Excerpted text:
=-=-=-=-=
The residential market in the post-Irma era
By Edward Childs, Smiths Gore BVI
Wednesday 6 September 2017 was not an ordinary day for the BVI.
The events, and their aftermath, will forever be etched in the memory of those who experienced Hurricane Irma first hand and those overseas who watched from a distance. In the months that have passed since “Irma” visited our shores, the islands and people of the British Virgin Islands have demonstrated a resilience that was, at first, hard to imagine. From the initial relief operation, to the clearing up of the debris that covered the islands, the British Virgin Islands have emerged once again as a strong tourist destination, offering land and water-based activities that onlya year ago were in the process of rebuilding. There remains much work to do, clearing up the last of the debris and fixing the damaged infrastructure, but for now residents of the territory can look forward to a brighter future.
This devastating Category 5 hurricane passed through the northern Caribbean from 5 to 8 September before hitting Florida as a Category 4 hurricane, although by this time the intensity had lessened, and the impacts were less severe. Hurricane Irma reached its peak intensity on 6 September, the day the eye sliced through the British Virgin Islands. Sustained wind speeds reached 185 mph with gusts up to 220 mph. Twisters within the hurricane caused additional damage, and the minimum pressure fell to 914 hPa (27.0 inHg). This somewhat analytical description of the hurricane belies its intensity, the likes of which few people in the world have experienced. We were fortunate that the storm passed over the BVI during the day and also that the hurricane force winds did not extend out by many miles. Still, the destruction wrought in the hour before and after the eye passed over the BVI, resulted in an estimated $3.2bn worth of damage, countless homes and businesses being damaged or destroyed and the displacement of much of the population.
Financial Services Recovery
he BVI’s twin pillars of the economy, tourism and international finance, were both impacted by Irma, albeit in markedly different ways. Many firms operating in the financial sector evacuated their employees from the BVI either just before Irma, or in the days and weeks after. With many offices in the BVI severely damaged or destroyed, satellite offices were quickly established in
other jurisdictions such as Grand Cayman, Jersey and Aruba so that company incorporations, and financial sector business, could continue uninterrupted. Within the jurisdiction, companies quickly relocated to temporary locations with many firms sharing space, allowing a reduced operation in the BVI to continue. The office rental sector was very active throughout 2018 as companies sought temporary or alternative office locations, with the office rental market settling down at the start of 2019 to more normal levels of activity. While the financial sector in the BVI has shown itself to be resilient to the impacts of Hurricane Irma, a range of policy decisions from the UK, EU and the US affecting the operation of international finance jurisdictions remain a challenge for financial services in the BVI.
In contrast, the BVI’s tourism industry was devastated by Hurricane Irma with the sector still in recovery. Prior to Hurricane Irma, overnight visitors in the BVI reached a record high of 407,764 in 2016. In the immediate aftermath of the storm, airlift was restricted to emergency and evacuation services and, with much of the accommodation damaged or destroyed, very few tourists arrived in the BVI for several months. The annual average count of overnight visitors declined from 413,704 in August 2017 to 142,691 in August 2018, before increasing again, reaching 222,722 by February 2019 as shown on Chart 1.
=-=-=-=-=
Your tasks:
**A.** From the article on the post-Irma residential market, list every overnight-visitor figure for the British Virgin Islands, each with the period it refers to.
**B.** Reproduce the passage of the article on the post-Irma residential market that runs from "In contrast, the" down to "on Chart 1.".

Supplied data:
=-=-=-=-=
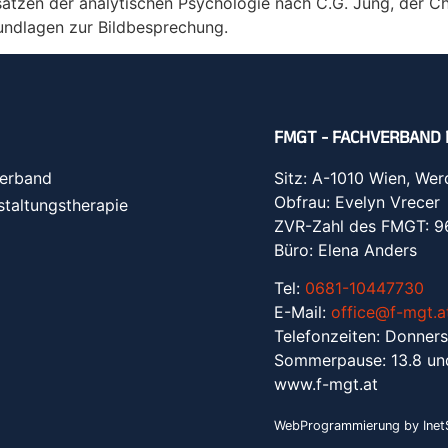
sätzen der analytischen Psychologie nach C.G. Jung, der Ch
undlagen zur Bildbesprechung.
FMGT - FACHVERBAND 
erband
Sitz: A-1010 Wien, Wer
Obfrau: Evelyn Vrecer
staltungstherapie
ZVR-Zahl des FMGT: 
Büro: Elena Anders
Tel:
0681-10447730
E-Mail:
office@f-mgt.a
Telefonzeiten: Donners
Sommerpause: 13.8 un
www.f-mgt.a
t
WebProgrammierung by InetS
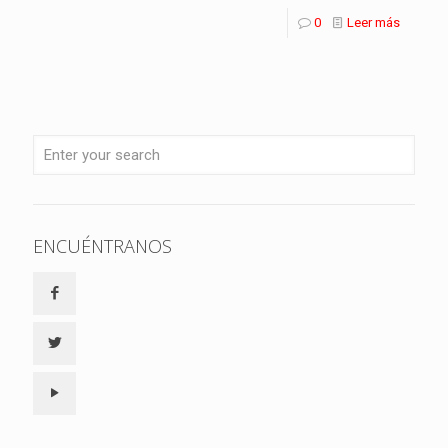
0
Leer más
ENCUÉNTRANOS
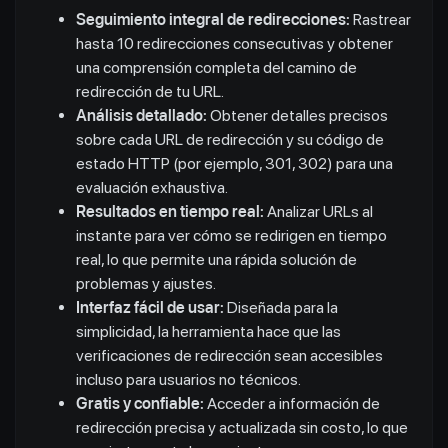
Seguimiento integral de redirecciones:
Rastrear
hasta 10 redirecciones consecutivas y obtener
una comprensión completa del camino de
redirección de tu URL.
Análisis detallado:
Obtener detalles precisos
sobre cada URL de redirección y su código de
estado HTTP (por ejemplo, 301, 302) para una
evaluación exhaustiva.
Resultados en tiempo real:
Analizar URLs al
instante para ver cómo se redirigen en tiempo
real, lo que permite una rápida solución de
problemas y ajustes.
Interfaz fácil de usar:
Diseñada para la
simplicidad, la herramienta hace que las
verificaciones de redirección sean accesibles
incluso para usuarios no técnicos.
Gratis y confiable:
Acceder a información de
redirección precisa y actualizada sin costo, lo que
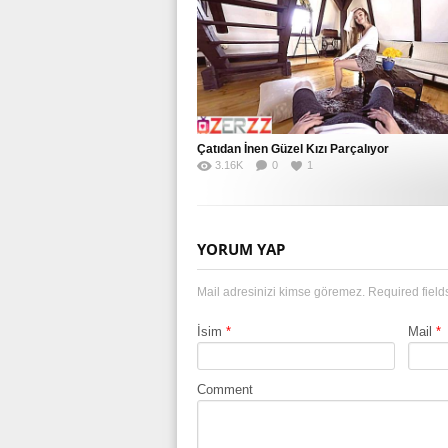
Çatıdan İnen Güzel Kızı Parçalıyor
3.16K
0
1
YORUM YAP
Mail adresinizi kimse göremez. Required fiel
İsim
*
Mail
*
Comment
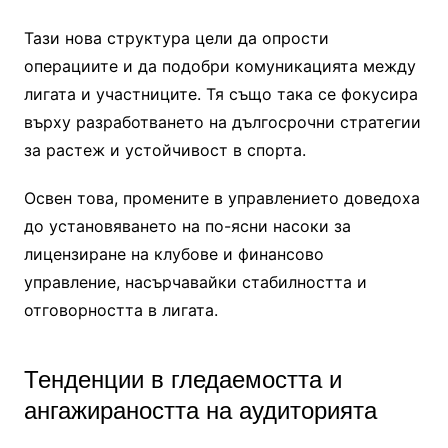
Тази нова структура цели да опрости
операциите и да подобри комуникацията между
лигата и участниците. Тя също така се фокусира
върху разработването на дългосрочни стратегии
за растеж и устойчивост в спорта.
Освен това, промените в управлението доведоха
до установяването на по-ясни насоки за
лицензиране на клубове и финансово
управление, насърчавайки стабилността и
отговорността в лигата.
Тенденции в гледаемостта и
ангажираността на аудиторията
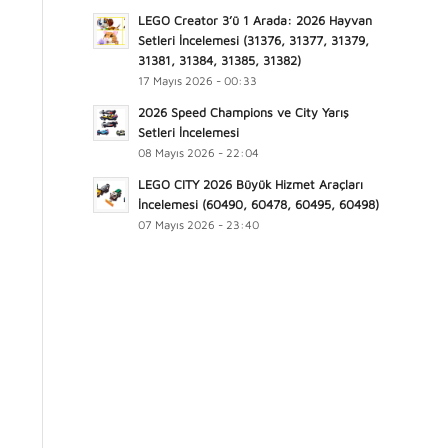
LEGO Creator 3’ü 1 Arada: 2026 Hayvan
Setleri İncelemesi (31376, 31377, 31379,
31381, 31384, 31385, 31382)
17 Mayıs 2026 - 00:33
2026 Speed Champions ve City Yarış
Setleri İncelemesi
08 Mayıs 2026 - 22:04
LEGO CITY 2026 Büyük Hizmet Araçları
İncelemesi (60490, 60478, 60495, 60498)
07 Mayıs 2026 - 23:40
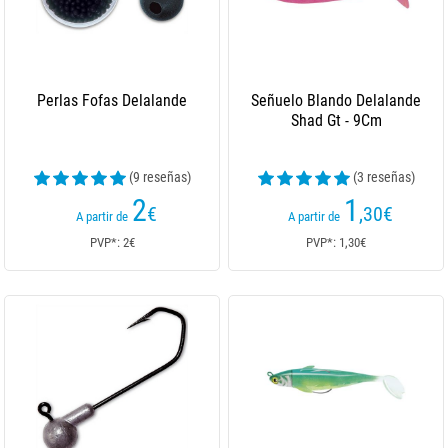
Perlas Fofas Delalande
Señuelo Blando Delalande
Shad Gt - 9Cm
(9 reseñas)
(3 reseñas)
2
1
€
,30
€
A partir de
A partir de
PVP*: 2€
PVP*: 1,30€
=-=-=-=-=
Your responses:
**A.**
- 407,764 (2016)
- 413,704 (August 2017)
- 142,691 (August 2018)
- 222,722 (February 2019)

**B.**
In contrast, the BVI’s tourism industry was devastated by Hurricane Irma with the sector still in recovery. Prior to Hurricane Irma, overnight visitors in the BVI reached a record high of 407,764 in 2016. In the immediate aftermath of the storm, airlift was restricted to emergency and evacuation services and, with much of the accommodation damaged or destroyed, very few tourists arrived in the BVI for several months. The annual average count of overnight visitors declined from 413,704 in August 2017 to 142,691 in August 2018, before increasing again, reaching 222,722 by February 2019 as shown on Chart 1.